### Brief
In the data below, locate the line containing "обметывании деталей сложной формы. Но в любом" and the line containing "отправка фото и подарков.", then retype both and everything between them exactly. Pictures are not part of the copy.

--

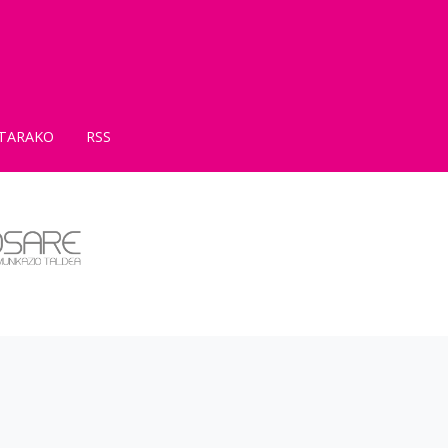
TARAKO
RSS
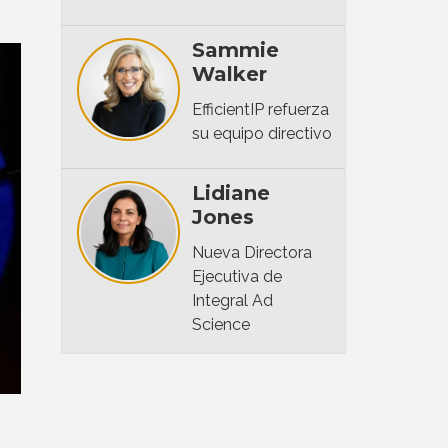
Sammie
Walker
EfficientIP refuerza
su equipo directivo
Lidiane
Jones
Nueva Directora
Ejecutiva de
Integral Ad
Science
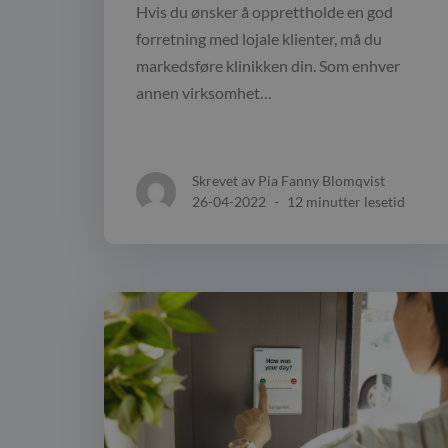
Hvis du ønsker å opprettholde en god
forretning med lojale klienter, må du
markedsføre klinikken din. Som enhver
annen virksomhet…
Skrevet av Pia Fanny Blomqvist
26-04-2022
-
12 minutter lesetid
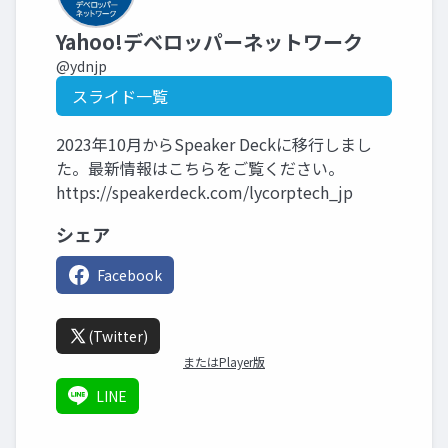
Yahoo!デベロッパーネットワーク
@ydnjp
スライド一覧
2023年10月からSpeaker Deckに移行しまし
た。最新情報はこちらをご覧ください。
https://speakerdeck.com/lycorptech_jp
シェア
Facebook
(Twitter)
またはPlayer版
LINE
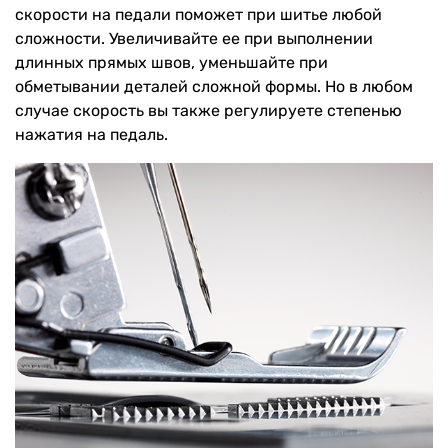
скорости на педали поможет при шитье любой
сложности. Увеличивайте ее при выполнении
длинных прямых швов, уменьшайте при
обметывании деталей сложной формы. Но в любом
случае скорость вы также регулируете степенью
нажатия на педаль.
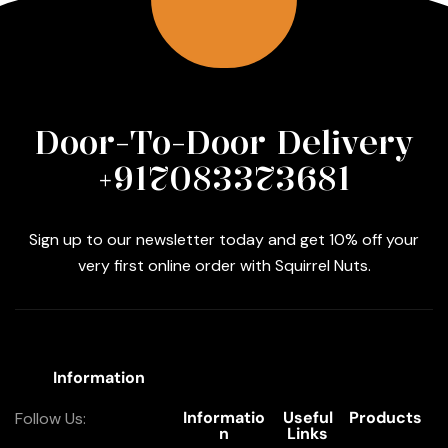
Door-To-Door Delivery
+917083373681
Sign up to our newsletter today and get 10% off your
very first online order with Squirrel Nuts.
Information
Informatio
Useful
Products
Follow Us:
n
Links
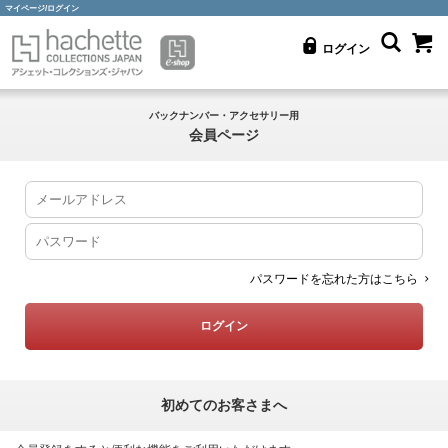
マイページ/ログイン
ログイン
バックナンバー・アクセサリー用
会員ページ
パスワードを忘れた方はこちら
初めてのお客さまへ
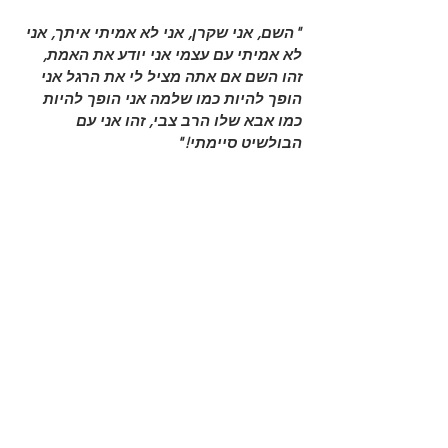
"השם, אני שקרן, אני לא אמיתי איתך, אני 
לא אמיתי עם עצמי אני יודע את האמת, 
זהו השם אם אתה מציל לי את הרגל אני 
הופך להיות כמו שלמה אני הופך להיות 
כמו אבא שלו הרב צבי, זהו אני עם 
הבולשיט סיימתי!"
אני ממשיך לבכות כמו ילדה כשכל הצלעות 
שלי כואבות, אני נרדם כשעל העיניים שלי 
שלוליות דמעות מלוחות יבשות ששרפו לי את 
כל העיניים.
בלילה אני חולם שוב ושוב שאני נכנס בדלת 
של הנהגת, ואז לפתע אני חולם שאני מת, אני 
עולה לשמים כמו איזה רוח, ואני מתחיל 
לשאול את עצמי מה אני בחלום או שזה 
אמיתי!? אני נכנס ללחץ, אני חולם שאני עולה 
לשמיים אני מרגיש שמזיזים אותי ואני בכלל 
לא צועד עם הרגליים, פשוט דוהה באויר אני 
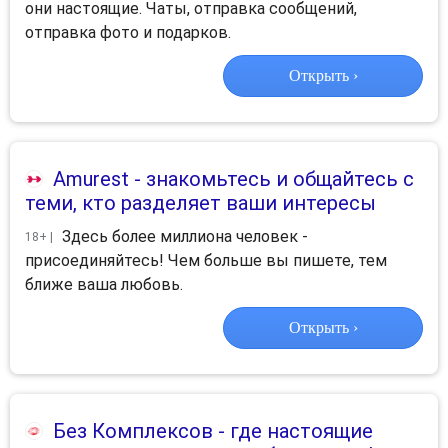
они настоящие. Чаты, отправка сообщений,
отправка фото и подарков.
Открыть ›
Amurest
- знакомьтесь и общайтесь с
теми, кто разделяет ваши интересы
Здесь более миллиона человек -
18+ |
присоединяйтесь! Чем больше вы пишете, тем
ближе ваша любовь.
Открыть ›
Без Комплексов
- где настоящие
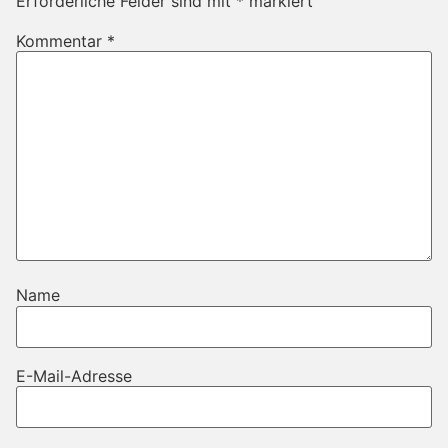
Erforderliche Felder sind mit
*
markiert
Kommentar
*
Name
E-Mail-Adresse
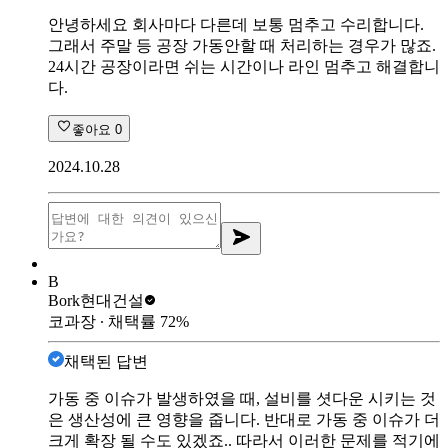
안녕하세요 회사마다 다른데 보통 멈추고 수리합니다.
그래서 주말 등 공장 가동안할 때 처리하는 경우가 많죠.
24시간 공장이라면 쉬는 시간이나 라인 멈추고 해결합니
다.
좋아요
0
2024.10.28
B
Bork
현대건설
코과장
∙ 채택률
72
%
채택된 답변
가동 중 이슈가 발생하였을 때, 설비를 셧다운 시키는 것
은 생산성에 큰 영향을 줍니다. 반대로 가동 중 이슈가 더
크게 확장 될 수도 있겠죠.. 따라서 이러한 문제를 적기에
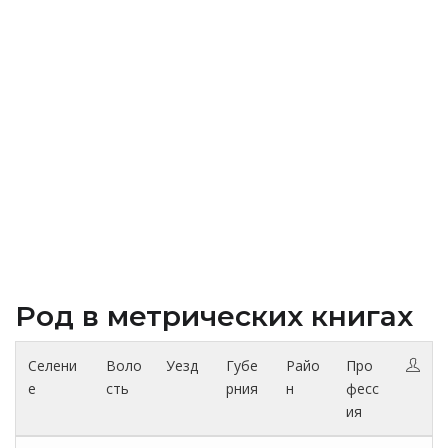
Род в метрических книгах
Селени
Воло
Уезд
Губе
Райо
Про
е
сть
рния
н
фесс
ия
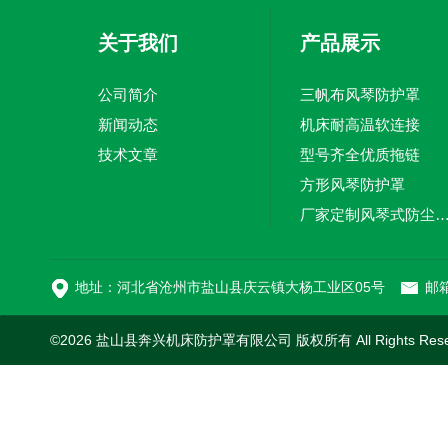
关于我们
产品展示
公司简介
三帆布风琴防护罩
新闻动态
机床耐高温软连接
技术文章
型号齐全优质拖链
方形风琴防护罩
厂家定制风琴式防尘
切割机风琴防护罩
地址：河北省沧州市盐山县庆云镇大杨工业区05号
邮箱
©2026 盐山县奔兴机床防护罩有限公司 版权所有 All Rights Res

--

### Output for this task
обметывании деталей сложной формы. Но в любом
случае скорость вы также регулируете степенью
нажатия на педаль.
Door-To-Door Delivery
+917083373681
Sign up to our newsletter today and get 10% off your
very first online order with Squirrel Nuts.
Information
Informatio
Useful
Products
Follow Us:
n
Links
マイページ/ログイン
ログイン
バックナンバー・アクセサリー用
会員ページ
パスワードを忘れた方はこちら
初めてのお客さまへ
"השם, אני שקרן, אני לא אמיתי איתך, אני 
לא אמיתי עם עצמי אני יודע את האמת, 
זהו השם אם אתה מציל לי את הרגל אני 
הופך להיות כמו שלמה אני הופך להיות 
כמו אבא שלו הרב צבי, זהו אני עם 
הבולשיט סיימתי!"
אני ממשיך לבכות כמו ילדה כשכל הצלעות 
שלי כואבות, אני נרדם כשעל העיניים שלי 
שלוליות דמעות מלוחות יבשות ששרפו לי את 
כל העיניים.
בלילה אני חולם שוב ושוב שאני נכנס בדלת 
של הנהגת, ואז לפתע אני חולם שאני מת, אני 
עולה לשמים כמו איזה רוח, ואני מתחיל 
לשאול את עצמי מה אני בחלום או שזה 
אמיתי!? אני נכנס ללחץ, אני חולם שאני עולה 
לשמיים אני מרגיש שמזיזים אותי ואני בכלל 
לא צועד עם הרגליים, פשוט דוהה באויר אני 
они настоящие. Чаты, отправка сообщений,
отправка фото и подарков.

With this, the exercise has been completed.